The version Robbins first read had come a long way since the initial draft, with its stagnating action and some sections sticky as damp sugar. In response to Bock’s and Harnick’s notes, Stein had restored the ironic confusion in the meeting between Tevye and Lazar with a light, humorous hand and, in place of a series of escalating insults between them that had ended the scene before, the men now concluded with a happy toast “To life!”—and broke into song. In this draft, Perchik was charmingly introducing the subject of marriage to Hodel as a “political question,” and in general humor was emerging more out of character than from set-up jokes. A scene in which Tevye goes to the local priest to demand his daughter Chava be returned to the family ends with him reeling away, rebuffed. Following Sholem-Aleichem, Tevye wonders in a troubled monologue, here set to music, why God bothered to make different kinds of people: “Forgive me for asking / But why did you choose / to make of your children / both Gentiles and Jews? / These questions, almighty God / I hope you’ll excuse / But I had a daughter / Too precious to lose.” The action finds a spot of uplift when Motel acquires a sewing machine at last and sings it a love song, but then the constable delivers a new, irrevocable blow: eviction. In acquiescing to the decree, Tevye stands up to its minion (and plays to the house): “We are not strong, we have no power in the government. But we have a special talent to survive. We are a peaceful people, we do not win great wars, but we survive—we flourish and survive!” Then Chava joins the family, pledging to emigrate with them no matter what her husband decides. (He shows up and, after a tense silence, Tevye tells him to help with the packing.)

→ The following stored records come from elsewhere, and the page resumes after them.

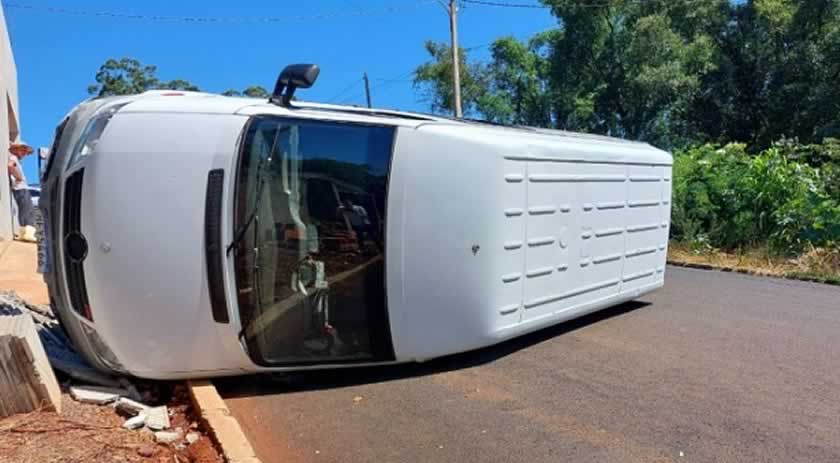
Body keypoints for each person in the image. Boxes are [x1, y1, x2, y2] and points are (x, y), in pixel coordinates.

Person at [7, 142, 37, 242]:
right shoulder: (14, 158)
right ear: (16, 149)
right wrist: (19, 177)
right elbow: (10, 166)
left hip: (19, 188)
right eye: (23, 150)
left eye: (26, 151)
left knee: (24, 210)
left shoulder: (15, 159)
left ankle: (24, 233)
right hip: (21, 188)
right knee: (28, 210)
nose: (25, 153)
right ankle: (28, 234)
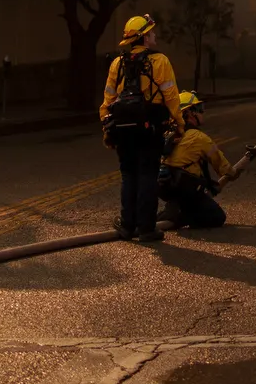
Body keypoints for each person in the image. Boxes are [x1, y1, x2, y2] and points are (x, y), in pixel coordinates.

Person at [100, 14, 182, 241]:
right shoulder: (160, 61)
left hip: (123, 129)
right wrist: (179, 124)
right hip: (150, 127)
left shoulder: (118, 63)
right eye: (152, 32)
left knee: (128, 175)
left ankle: (127, 226)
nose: (155, 35)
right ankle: (146, 228)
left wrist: (107, 129)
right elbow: (172, 97)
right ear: (144, 37)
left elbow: (108, 100)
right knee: (147, 174)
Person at [157, 92, 236, 231]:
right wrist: (233, 172)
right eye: (199, 109)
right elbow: (222, 165)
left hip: (167, 189)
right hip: (186, 191)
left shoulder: (168, 135)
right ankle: (182, 216)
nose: (202, 112)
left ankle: (172, 210)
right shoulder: (199, 138)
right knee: (217, 217)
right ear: (189, 113)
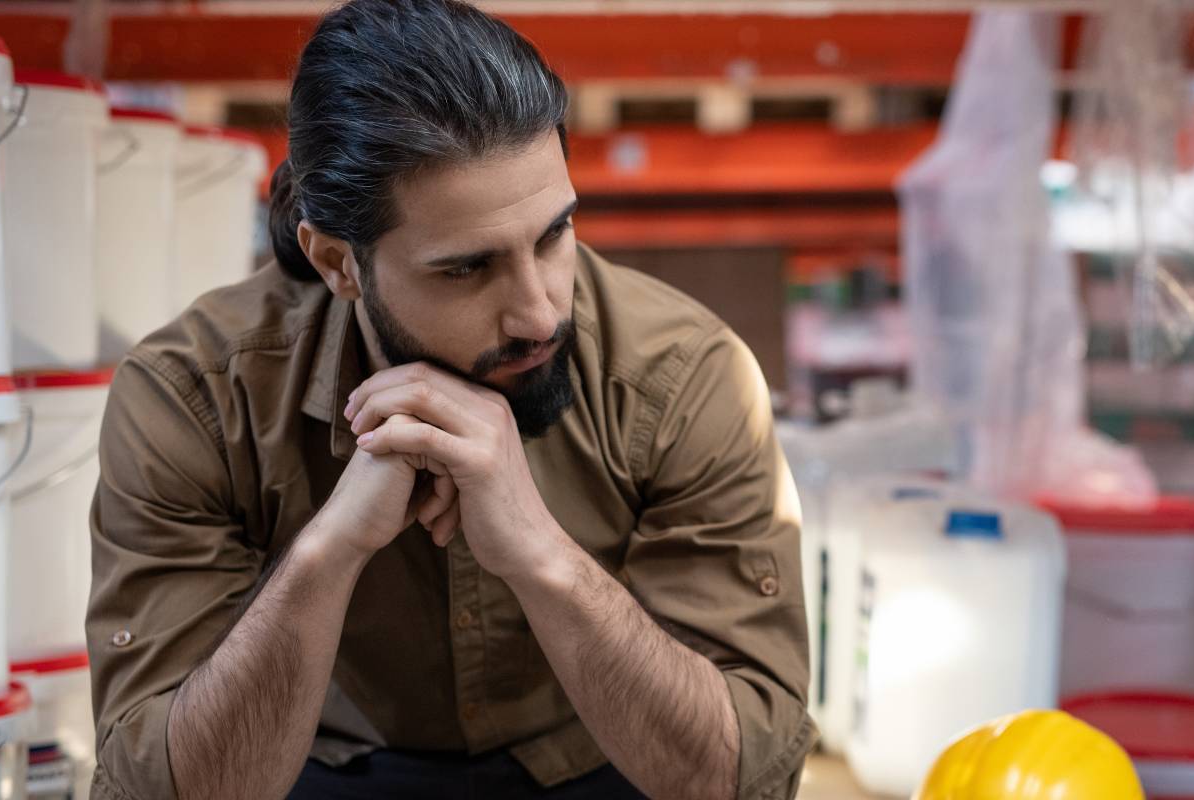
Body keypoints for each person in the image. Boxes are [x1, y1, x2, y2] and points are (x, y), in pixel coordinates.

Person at [84, 1, 812, 797]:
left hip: (607, 752)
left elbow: (745, 780)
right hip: (315, 764)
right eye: (467, 269)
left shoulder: (684, 377)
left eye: (554, 234)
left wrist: (544, 558)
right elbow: (159, 789)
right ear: (338, 263)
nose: (539, 312)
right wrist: (328, 554)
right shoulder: (194, 399)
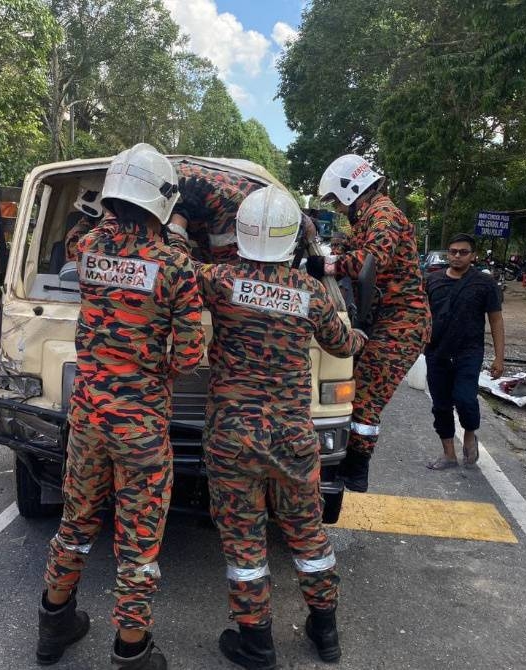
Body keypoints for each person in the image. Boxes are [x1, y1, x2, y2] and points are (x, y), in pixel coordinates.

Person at [166, 186, 366, 668]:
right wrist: (361, 335)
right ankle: (326, 630)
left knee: (243, 540)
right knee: (306, 533)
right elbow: (342, 346)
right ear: (290, 238)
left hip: (233, 437)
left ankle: (255, 641)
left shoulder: (220, 279)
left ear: (242, 233)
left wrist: (176, 228)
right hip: (293, 438)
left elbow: (175, 271)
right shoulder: (311, 292)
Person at [36, 143, 206, 669]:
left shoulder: (88, 249)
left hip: (87, 418)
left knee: (75, 524)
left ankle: (53, 627)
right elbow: (193, 354)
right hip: (141, 428)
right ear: (161, 201)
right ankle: (132, 651)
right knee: (137, 540)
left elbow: (81, 239)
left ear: (113, 195)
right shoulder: (176, 266)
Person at [305, 154, 431, 492]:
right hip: (383, 317)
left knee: (366, 396)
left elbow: (370, 259)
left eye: (337, 200)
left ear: (351, 189)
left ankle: (355, 469)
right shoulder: (368, 218)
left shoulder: (384, 214)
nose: (339, 208)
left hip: (402, 322)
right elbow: (350, 246)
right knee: (359, 389)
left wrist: (326, 266)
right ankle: (349, 463)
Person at [423, 233, 505, 470]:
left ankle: (470, 433)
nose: (457, 256)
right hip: (437, 351)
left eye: (463, 252)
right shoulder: (432, 280)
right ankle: (449, 454)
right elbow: (422, 316)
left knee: (465, 398)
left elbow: (496, 321)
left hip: (469, 351)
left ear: (473, 255)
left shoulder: (484, 283)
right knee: (440, 405)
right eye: (453, 251)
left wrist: (499, 358)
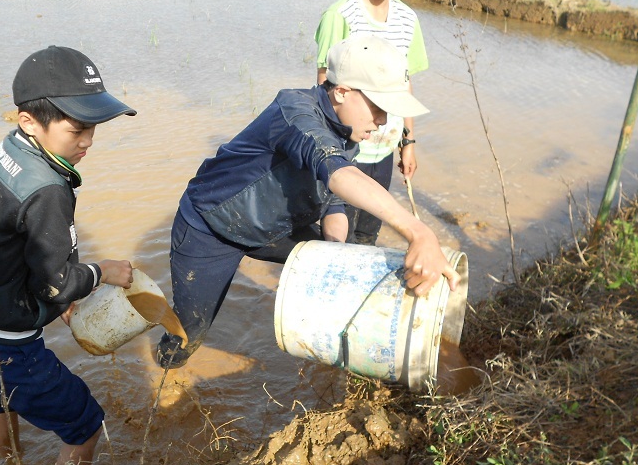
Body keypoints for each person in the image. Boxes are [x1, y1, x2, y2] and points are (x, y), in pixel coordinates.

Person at [155, 35, 460, 369]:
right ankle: (166, 375)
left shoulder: (348, 131)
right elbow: (338, 173)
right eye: (378, 108)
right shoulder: (295, 112)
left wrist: (335, 249)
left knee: (349, 268)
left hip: (273, 225)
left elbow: (333, 202)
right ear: (342, 92)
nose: (384, 121)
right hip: (210, 227)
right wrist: (418, 231)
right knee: (189, 332)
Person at [0, 46, 137, 465]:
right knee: (85, 425)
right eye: (77, 129)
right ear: (29, 120)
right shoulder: (49, 189)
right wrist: (101, 271)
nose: (88, 141)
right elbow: (57, 283)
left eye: (93, 128)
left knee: (1, 397)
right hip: (8, 341)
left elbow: (6, 248)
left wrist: (62, 294)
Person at [315, 0, 428, 245]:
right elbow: (324, 83)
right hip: (347, 150)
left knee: (368, 233)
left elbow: (405, 84)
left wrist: (407, 141)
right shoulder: (340, 14)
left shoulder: (407, 19)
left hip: (384, 149)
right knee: (339, 234)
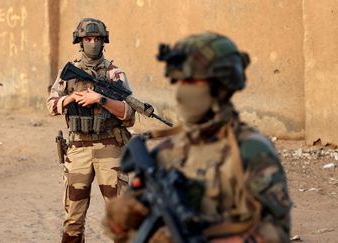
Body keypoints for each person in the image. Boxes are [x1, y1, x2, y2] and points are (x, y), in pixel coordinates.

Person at [104, 32, 291, 243]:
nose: (184, 90)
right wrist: (126, 217)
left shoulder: (250, 150)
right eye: (181, 81)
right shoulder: (168, 148)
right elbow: (128, 228)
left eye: (193, 81)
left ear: (221, 86)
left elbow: (276, 232)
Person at [47, 18, 135, 243]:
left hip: (110, 147)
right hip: (78, 148)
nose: (93, 43)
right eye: (88, 39)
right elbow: (51, 105)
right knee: (73, 218)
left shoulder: (115, 74)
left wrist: (101, 98)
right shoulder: (69, 72)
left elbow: (129, 114)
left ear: (104, 41)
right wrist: (69, 98)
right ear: (80, 41)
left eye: (97, 39)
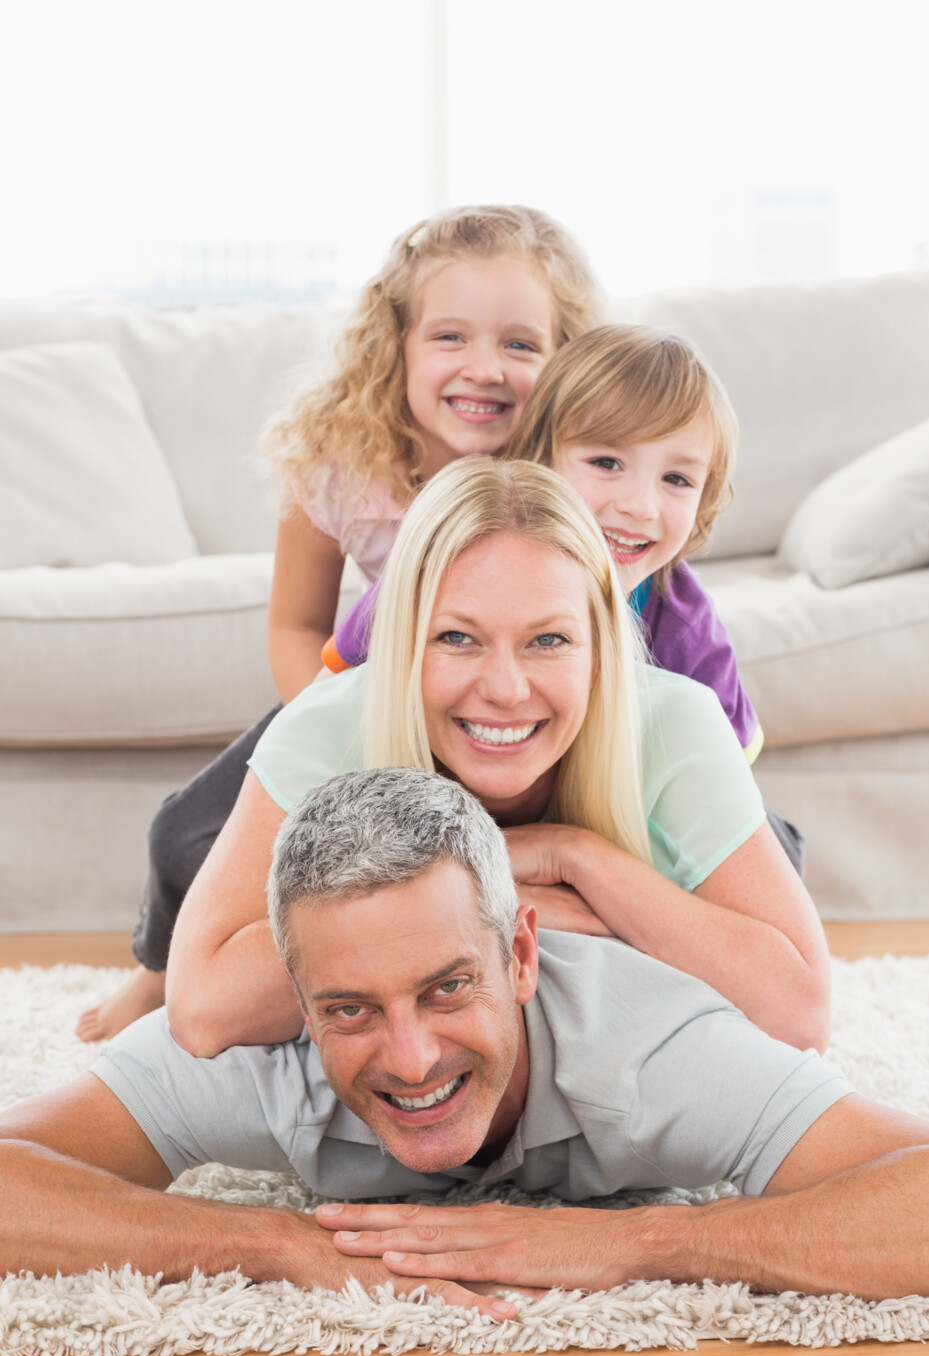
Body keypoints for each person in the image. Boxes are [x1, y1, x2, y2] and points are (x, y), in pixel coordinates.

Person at [4, 769, 929, 1313]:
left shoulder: (655, 1046)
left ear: (521, 958)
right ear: (296, 999)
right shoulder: (254, 1055)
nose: (412, 1059)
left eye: (450, 987)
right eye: (350, 1011)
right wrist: (270, 1241)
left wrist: (643, 1243)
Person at [76, 204, 601, 1043]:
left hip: (508, 714)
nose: (485, 368)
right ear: (395, 343)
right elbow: (293, 628)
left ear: (567, 359)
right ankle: (159, 969)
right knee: (184, 832)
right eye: (450, 338)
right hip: (364, 703)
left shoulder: (574, 469)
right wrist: (346, 734)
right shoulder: (343, 463)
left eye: (521, 344)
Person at [163, 457, 830, 1061]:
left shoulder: (674, 721)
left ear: (600, 648)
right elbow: (202, 1010)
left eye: (548, 640)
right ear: (401, 642)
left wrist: (575, 856)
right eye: (457, 637)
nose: (507, 690)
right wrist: (494, 903)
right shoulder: (329, 728)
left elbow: (799, 1012)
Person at [321, 325, 804, 871]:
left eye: (677, 479)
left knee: (777, 858)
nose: (640, 505)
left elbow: (724, 807)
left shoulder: (686, 629)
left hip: (599, 833)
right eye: (606, 463)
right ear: (540, 458)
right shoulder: (446, 564)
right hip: (447, 818)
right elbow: (322, 708)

In addition to “Sabbath Prayer,” “Sunrise, Sunset,” and “Tevye’s Dream,” Bock and Harnick had already written a touching musical plea from Tzeitel begging not to have to marry the butcher, “Poppa Help Me,” and a “Letter to America” in which the community, led by Tevye, responds to mail from relatives overseas by singing of their love of Anatevka, asking, “Who needs America? / Who needs a new community / changing our ways to I don’t know what? / Maybe there’s opportunity / Maybe I’d like America, but…”

All of these developments gave the show more dramatic tension and shape. Stein was fattening the characters and the songs were advancing action or thickening context.